● Lo que se pide:
Según el texto sobre Azaña, ¿a qué se debió que el Gobierno no hubiera reprimido ciertos excesos?

● Texto seleccionado:

● ● ● ● ●

Azaña admitía que la economía se encontraba en malas condiciones y afirmaba que sería necesario recortar gastos en ciertas áreas, no especificadas, mientras se aumentaban los ingresos mediante la tributación progresiva, lo que permitía pagar la aplicación de las obras públicas y la aceleración de la reforma agraria. Hablaba como si el deterioro de la economía fuera un producto de la naturaleza y no el resultado directo de las acciones del Frente Popular


No realizó esfuerzo alguno por afrontar el problema de la violencia política y el desorden generalizados; por el contrario, lo abordó como si él fuera una especie de observador filosófico y no el responsable máximo, presentando los habituales clichés “leyendanegristas” tan estimados por las izquierdas: “Ya sé yo que estando arraigada como está en el carácter español la violencia, no se la puede proscribir por decreto…”. Añadió que el Gobierno no había reprimido ciertos excesos debido a la “piedad y misericordia”, de modo que, si cabía atribuir la violencia a una idea abstracta llamada el “carácter español”, el jefe del Gobierno podía lavarse las manos con toda tranquilidad, como de hecho hacía.

● ● ● ● ●

● Listado proporcionado:
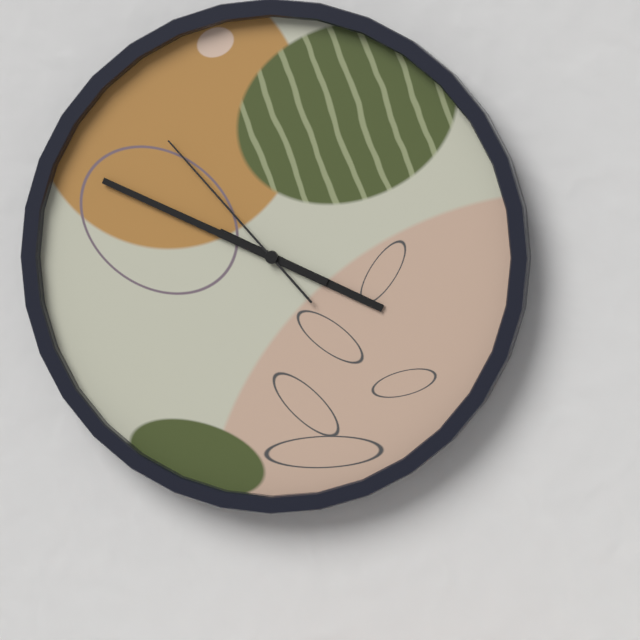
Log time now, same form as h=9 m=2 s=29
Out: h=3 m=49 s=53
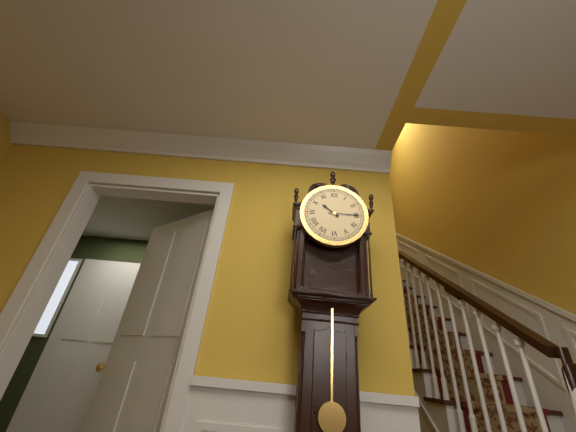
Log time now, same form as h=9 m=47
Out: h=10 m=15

● ● ● ● ●

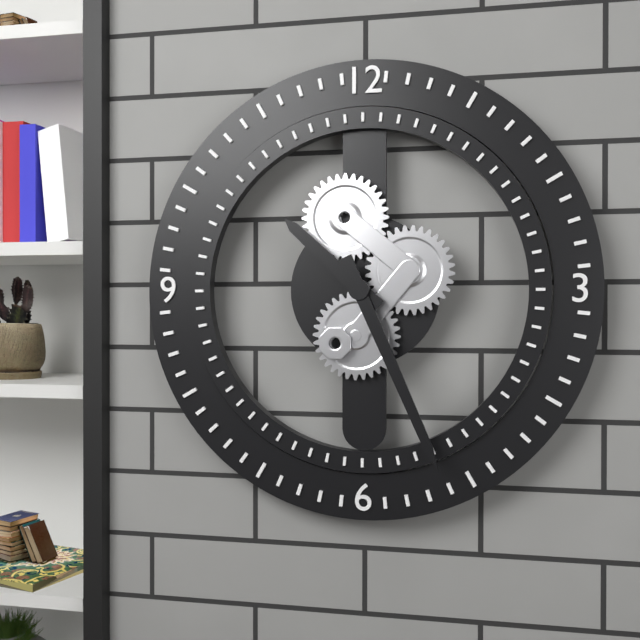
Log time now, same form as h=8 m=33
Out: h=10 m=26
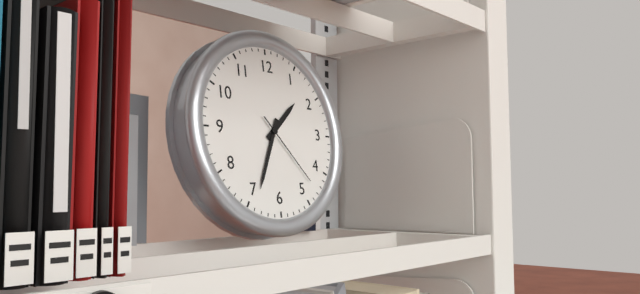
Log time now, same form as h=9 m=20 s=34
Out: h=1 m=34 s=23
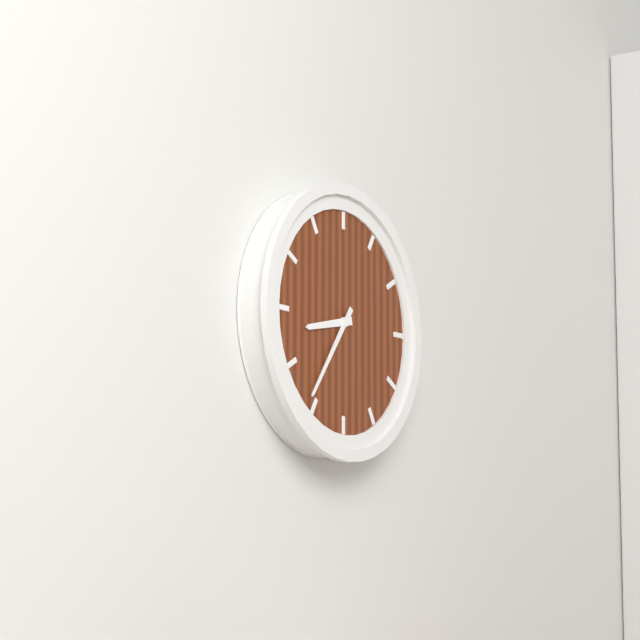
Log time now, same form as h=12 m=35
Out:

● ● ● ● ●

● Respuesta esperada:
A la “piedad y misericordia”.